Our Australian Tree Fern is such a beaut! This was a one-gallon as well, starting with two or three leaves. In less than two years it has a thick trunk almost two feet tall, and the canopy is 8 feet in diameter and able to walk under. Sweet choice for our Northern exposure garden. Our neighbor has one about ten feet away that’s a few years older, so they will make a nice complement to each other as they grow.
Yes, the good old Rubber Tree Plant, that I always wanted as a kid because Laverne & Shirley always sang about one and it was some exotic thing I must have. As a houseplant, this was always just kinda “there”. Nothing exciting. Green. Leaves. Plant. Corner.
Then I moved here where we don’t have enough light or space for it indoors.
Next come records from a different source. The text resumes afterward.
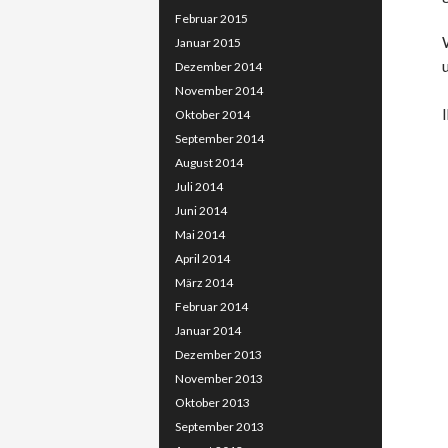
Februar 2015
Januar 2015
Dezember 2014
November 2014
Oktober 2014
September 2014
August 2014
Juli 2014
Juni 2014
Mai 2014
April 2014
März 2014
Februar 2014
Januar 2014
Dezember 2013
November 2013
Oktober 2013
September 2013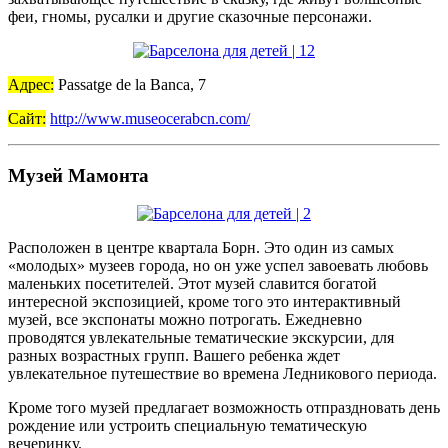
феи, гномы, русалки и другие сказочные персонажи.
Адрес:
Passatge de la Banca, 7
Сайт:
http://www.museocerabcn.com/
Музей Мамонта
Расположен в центре квартала Борн. Это один из самых
«молодых» музеев города, но он уже успел завоевать любовь
маленьких посетителей. Этот музей славится богатой
интересной экспозицией, кроме того это интерактивный
музей, все экспонаты можно потрогать. Ежедневно
проводятся увлекательные тематические экскурсии, для
разных возрастных групп. Вашего ребенка ждет
увлекательное путешествие во времена Ледникового периода.
Кроме того музей предлагает возможность отпраздновать день
рождение или устроить специальную тематическую
вечеринку.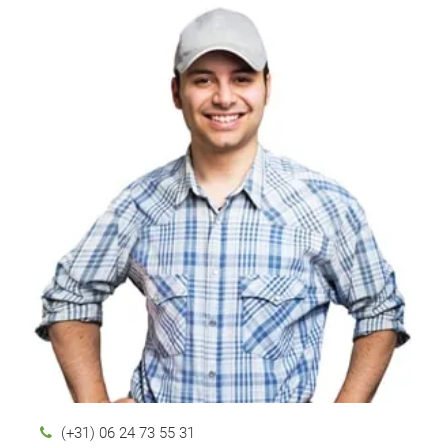
(+31) 06 24 73 55 31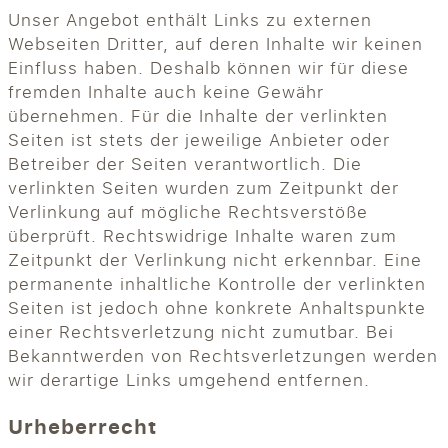
Unser Angebot enthält Links zu externen
Webseiten Dritter, auf deren Inhalte wir keinen
Einfluss haben. Deshalb können wir für diese
fremden Inhalte auch keine Gewähr
übernehmen. Für die Inhalte der verlinkten
Seiten ist stets der jeweilige Anbieter oder
Betreiber der Seiten verantwortlich. Die
verlinkten Seiten wurden zum Zeitpunkt der
Verlinkung auf mögliche Rechtsverstöße
überprüft. Rechtswidrige Inhalte waren zum
Zeitpunkt der Verlinkung nicht erkennbar. Eine
permanente inhaltliche Kontrolle der verlinkten
Seiten ist jedoch ohne konkrete Anhaltspunkte
einer Rechtsverletzung nicht zumutbar. Bei
Bekanntwerden von Rechtsverletzungen werden
wir derartige Links umgehend entfernen.
Urheberrecht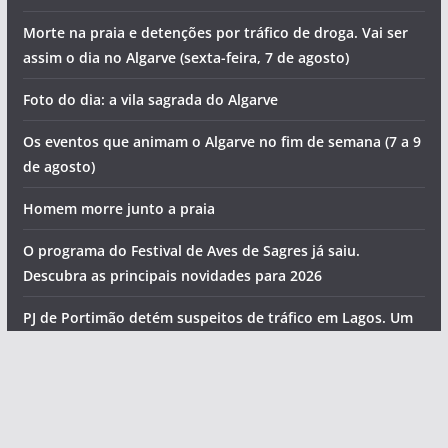
Morte na praia e detenções por tráfico de droga. Vai ser
assim o dia no Algarve (sexta-feira, 7 de agosto)
Foto do dia: a vila sagrada do Algarve
Os eventos que animam o Algarve no fim de semana (7 a 9
de agosto)
Homem morre junto a praia
O programa do Festival de Aves de Sagres já saiu.
Descubra as principais novidades para 2026
PJ de Portimão detém suspeitos de tráfico em Lagos. Um
deles ficou gravemente ferido ao saltar do 2º andar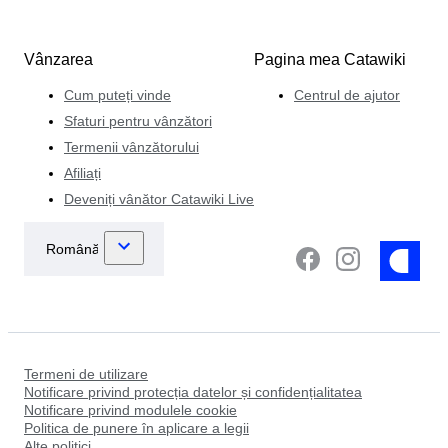
Vânzarea
Pagina mea Catawiki
Cum puteți vinde
Centrul de ajutor
Sfaturi pentru vânzători
Termenii vânzătorului
Afiliați
Deveniți vânător Catawiki Live
Termeni de utilizare
Notificare privind protecția datelor și confidențialitatea
Notificare privind modulele cookie
Politica de punere în aplicare a legii
Alte politici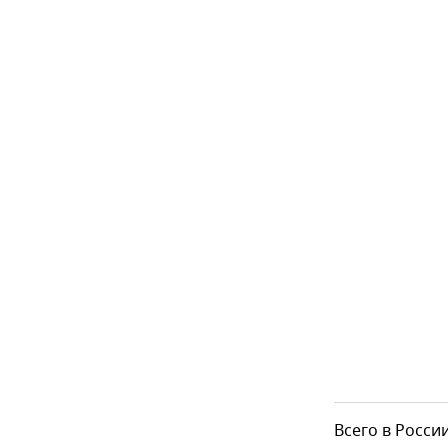
Всего в Росси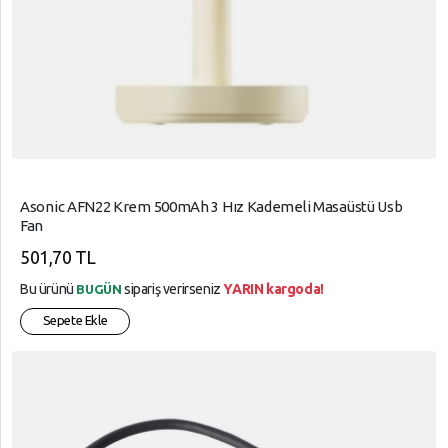
Asonic AFN22 Krem 500mAh 3 Hız Kademeli Masaüstü Usb
Fan
501,70 TL
Bu ürünü
sipariş verirseniz
YARIN kargoda!
BUGÜN
Sepete Ekle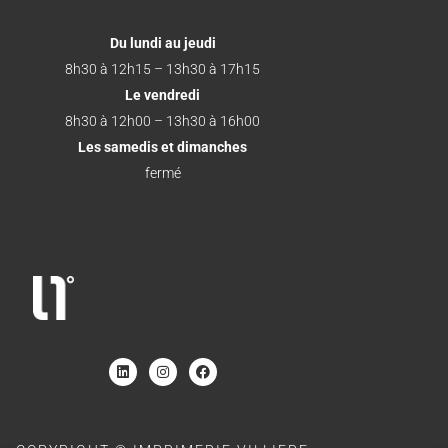
Du lundi au jeudi
8h30 à 12h15 – 13h30 à 17h15
Le vendredi
8h30 à 12h00 – 13h30 à 16h00
Les samedis et dimanches
fermé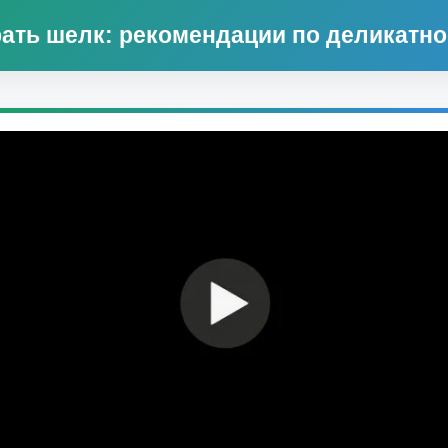
рать шелк: рекомендации по деликатно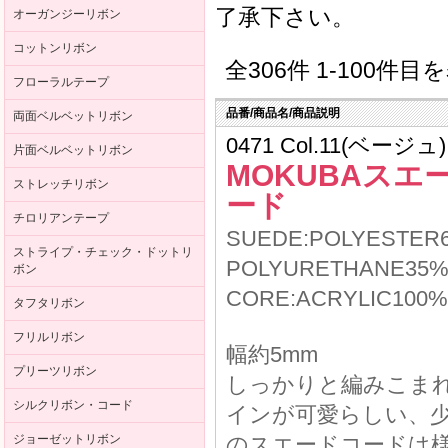
了承下さい。
オーガンジーリボン
コットンリボン
全306件 1-100件
フローラルテープ
品番/商品名/商品説明
両面ベルベットリボン
0471 Col.11(ベージュ)
片面ベルベットリボン
MOKUBAスエ
ストレッチリボン
ード
チロリアンテープ
SUEDE:POLYESTER
ストライプ・チェック・ドットリ
POLYURETHANE35
ボン
CORE:ACRYLIC100%
タフタリボン
フリルリボン
幅約5mm
プリーツリボン
しっかりと編みこま
シルクリボン・コード
インが可愛らしい、
ジョーゼットリボン
のスエードコードは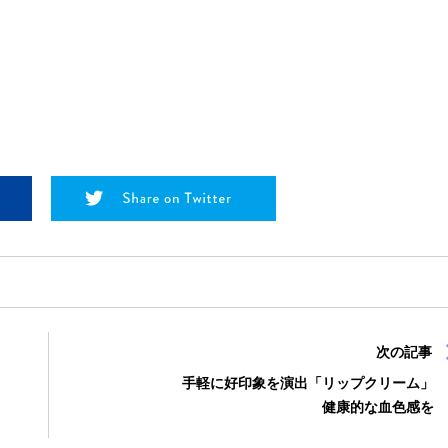
次の記事
手軽に好印象を演出「リップクリーム」
健康的な血色感を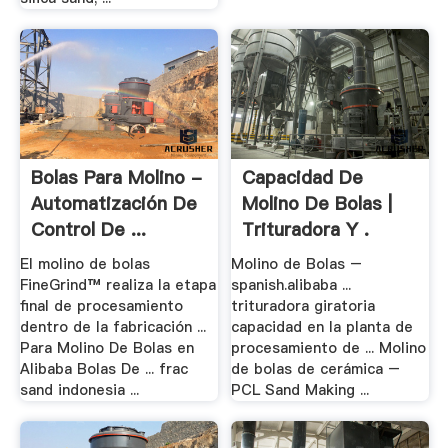
Bolas Para Molino -
Capacidad De
Automatización De
Molino De Bolas |
Control De ...
Trituradora Y .
El molino de bolas
Molino de Bolas –
FineGrind™ realiza la etapa
spanish.alibaba ...
final de procesamiento
trituradora giratoria
dentro de la fabricación ...
capacidad en la planta de
Para Molino De Bolas en
procesamiento de ... Molino
Alibaba Bolas De ... frac
de bolas de cerámica –
sand indonesia ...
PCL Sand Making ...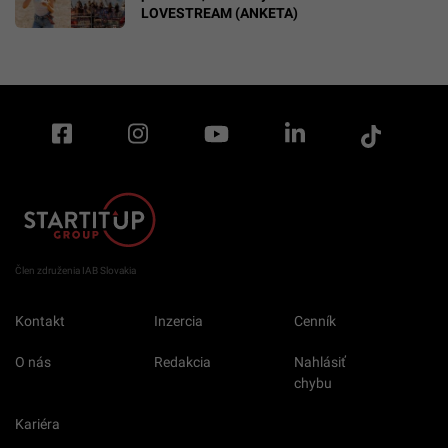
LOVESTREAM (ANKETA)
Člen združenia IAB Slovakia
Kontakt
Inzercia
Cenník
O nás
Redakcia
Nahlásiť
chybu
Kariéra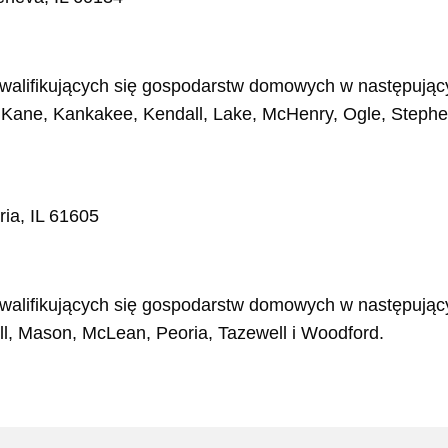
alifikujących się gospodarstw domowych w następując
Kane, Kankakee, Kendall, Lake, McHenry, Ogle, Stephen
ia, IL 61605
alifikujących się gospodarstw domowych w następując
all, Mason, McLean, Peoria, Tazewell i Woodford.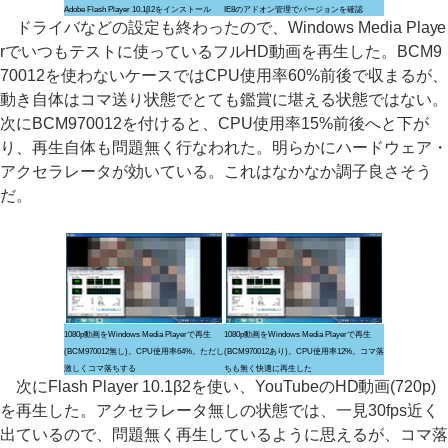
Adobe Flash Player 10.1β2をインストール
IE8のアドオン管理でバージョンを確認
ドライバなどの設定も終わったので、Windows Media Playe
rでいつもテストに使っているフルHD動画を再生した。BCM9
70012を使わないケースではCPU使用率60%前後で収まるが、
動き自体はコマ送り状態でとても鑑賞に堪える状態ではない。
次にBCM970012を付けると、CPU使用率15%前後へと下が
り、再生自体も問題無く行なわれた。明らかにハードウェア・
アクセラレータが効いている。これはなかなか調子良さそう
だ。
1080p動画をWindows Media Playerで再生
1080p動画をWindows Media Playerで再生
(BCM970012無し)。CPU使用率64%。ただし
(BCM970012あり)。CPU使用率12%。コマ落
激しくコマ落ちする
ちも無く快適に再生した
次にFlash Player 10.1β2を使い、YouTubeのHD動画(720p)
を再生した。アクセラレータ無しの状態では、一見30fps近く
出ているので、問題無く再生しているように思えるが、コマ落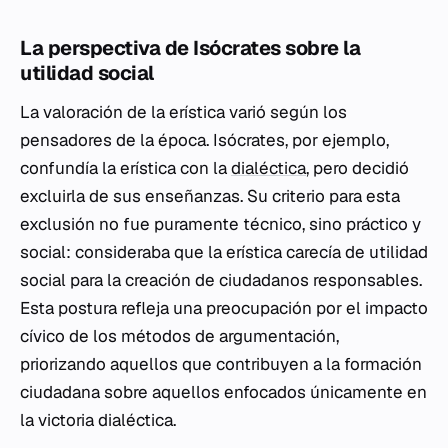
La perspectiva de Isócrates sobre la
utilidad social
La valoración de la erística varió según los
pensadores de la época. Isócrates, por ejemplo,
confundía la erística con la
dialéctica
, pero decidió
excluirla de sus enseñanzas. Su criterio para esta
exclusión no fue puramente técnico, sino práctico y
social: consideraba que la erística carecía de utilidad
social para la creación de ciudadanos responsables.
Esta postura refleja una preocupación por el impacto
cívico de los métodos de argumentación,
priorizando aquellos que contribuyen a la formación
ciudadana sobre aquellos enfocados únicamente en
la victoria dialéctica.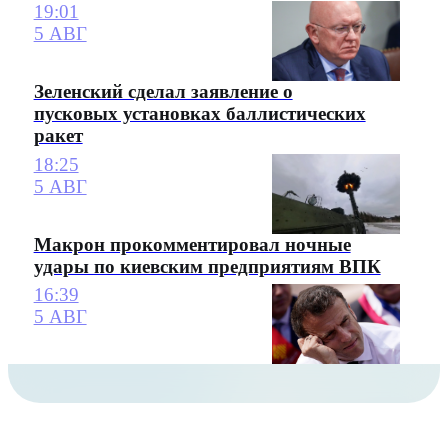
19:01
5 АВГ
Зеленский сделал заявление о
пусковых установках баллистических
ракет
18:25
5 АВГ
Макрон прокомментировал ночные
удары по киевским предприятиям ВПК
16:39
5 АВГ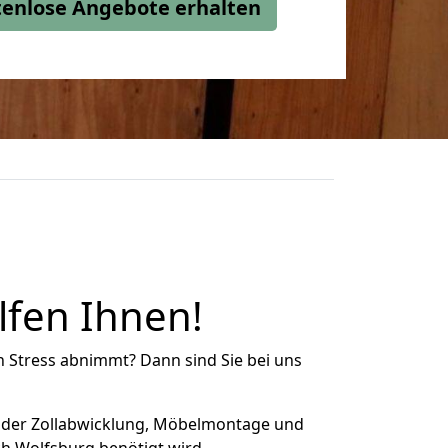
stenlose Angebote erhalten
fen Ihnen!
n Stress abnimmt? Dann sind Sie bei uns
 der Zollabwicklung, Möbelmontage und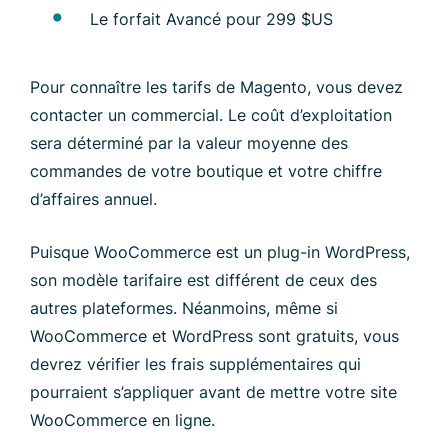
Le forfait Avancé pour 299 $US
Pour connaître les tarifs de Magento, vous devez
contacter un commercial. Le coût d’exploitation
sera déterminé par la valeur moyenne des
commandes de votre boutique et votre chiffre
d’affaires annuel.
Puisque WooCommerce est un plug-in WordPress,
son modèle tarifaire est différent de ceux des
autres plateformes. Néanmoins, même si
WooCommerce et WordPress sont gratuits, vous
devrez vérifier les frais supplémentaires qui
pourraient s’appliquer avant de mettre votre site
WooCommerce en ligne.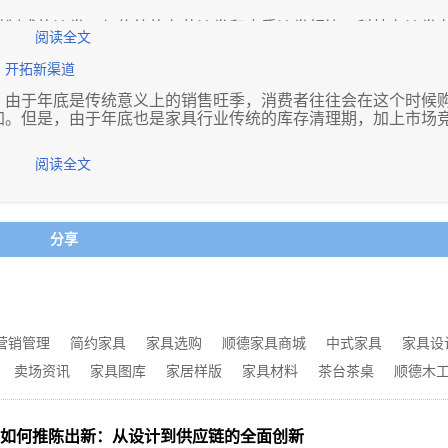
料制成的沙发。与传统的布艺沙发和皮质沙发相比，科技布沙发
阅读全文
优势。
，开拓新渠道
。由于年底是传统意义上的销售旺季，消费者往往会在这个时候
加。但是，由于年底也是家具行业传统的库存清理期，加上市场
阅读全文
道的竞争也日益激烈。许多家具企业会通过促销活动、折扣销售
企业带来了新的销售渠道和营销方式，例如定制家具、智能家居
分享
存的局面。家具企业需要抓住市场需求，积极开拓新的销售渠道
也需要加强产品质量和服务质量，提升消费者满意度和忠诚度。
营销管理
简约家具
家具选购
顺德家具商城
中式家具
家具设
卖场资讯
家具图库
家居样版
家具材料
茶台茶桌
顺德木
如何推陈出新：从设计到供应链的全面创新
I put it outside and love what it does throughout the year! It’s potted, and needs no watering in our wet season (December-May). In Winter, with cold temps and no direct sunlight, the leaves turn almost black with red margins. So so pretty.
I’m a little ambivalent on the name of this one. It’s in my mind as being the Rosy Maidenhair Fern, Adiantum hispidum, but it has a structure much like a Pteris fern. Regardless, the rosy bronzey coppery foliage interspersed with tiers of bright green-yellow and bluer dark green is a fantastic bonus to this fern.